BEGIN Material provided
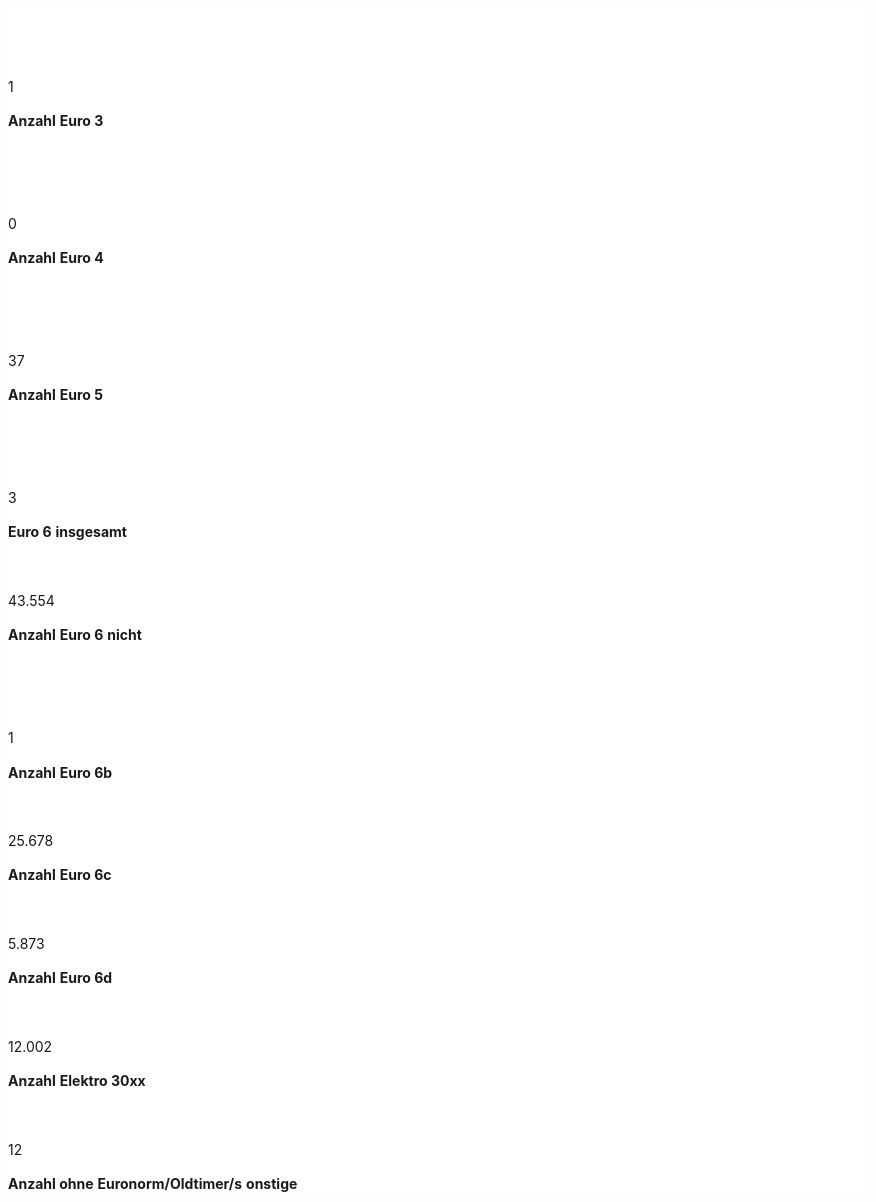 &nbsp;

&nbsp;

1</td>
<td width="50"><strong>Anzahl</strong> <strong>Euro 3</strong></td>
<td width="16">&nbsp;

&nbsp;

&nbsp;

0</td>
<td width="49"><strong>Anzahl</strong> <strong>Euro 4</strong></td>
<td width="23">&nbsp;

&nbsp;

&nbsp;

37</td>
<td width="53"><strong>Anzahl</strong> <strong>Euro 5</strong></td>
<td width="19">&nbsp;

&nbsp;

&nbsp;

3</td>
<td width="85"><strong>Euro 6</strong> <strong>insgesamt</strong>

&nbsp;

43.554</td>
<td width="45"><strong>Anzahl</strong> <strong>Euro 6</strong> <strong>nicht</strong></td>
<td width="19">&nbsp;

&nbsp;

&nbsp;

1</td>
<td width="73"><strong>Anzahl</strong> <strong>Euro 6b</strong>

&nbsp;

25.678</td>
<td width="73"><strong>Anzahl</strong> <strong>Euro 6c</strong>

&nbsp;

5.873</td>
<td width="72"><strong>Anzahl</strong> <strong>Euro 6d</strong>

&nbsp;

12.002</td>
<td width="86"><strong>Anzahl</strong> <strong>Elektro 30xx</strong>

&nbsp;

12</td>
<td width="142"><strong>Anzahl ohne</strong> <strong>Euronorm/Oldtimer/s</strong> <strong>onstige</strong>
END Material provided
**Activity**: Each record above should come back exactly the same, only without its pictures.

**Response to this task**:
 &nbsp;

&nbsp;

1</td>
<td width="50"><strong>Anzahl</strong> <strong>Euro 3</strong></td>
<td width="16">&nbsp;

&nbsp;

&nbsp;

0</td>
<td width="49"><strong>Anzahl</strong> <strong>Euro 4</strong></td>
<td width="23">&nbsp;

&nbsp;

&nbsp;

37</td>
<td width="53"><strong>Anzahl</strong> <strong>Euro 5</strong></td>
<td width="19">&nbsp;

&nbsp;

&nbsp;

3</td>
<td width="85"><strong>Euro 6</strong> <strong>insgesamt</strong>

&nbsp;

43.554</td>
<td width="45"><strong>Anzahl</strong> <strong>Euro 6</strong> <strong>nicht</strong></td>
<td width="19">&nbsp;

&nbsp;

&nbsp;

1</td>
<td width="73"><strong>Anzahl</strong> <strong>Euro 6b</strong>

&nbsp;

25.678</td>
<td width="73"><strong>Anzahl</strong> <strong>Euro 6c</strong>

&nbsp;

5.873</td>
<td width="72"><strong>Anzahl</strong> <strong>Euro 6d</strong>

&nbsp;

12.002</td>
<td width="86"><strong>Anzahl</strong> <strong>Elektro 30xx</strong>

&nbsp;

12</td>
<td width="142"><strong>Anzahl ohne</strong> <strong>Euronorm/Oldtimer/s</strong> <strong>onstige</strong>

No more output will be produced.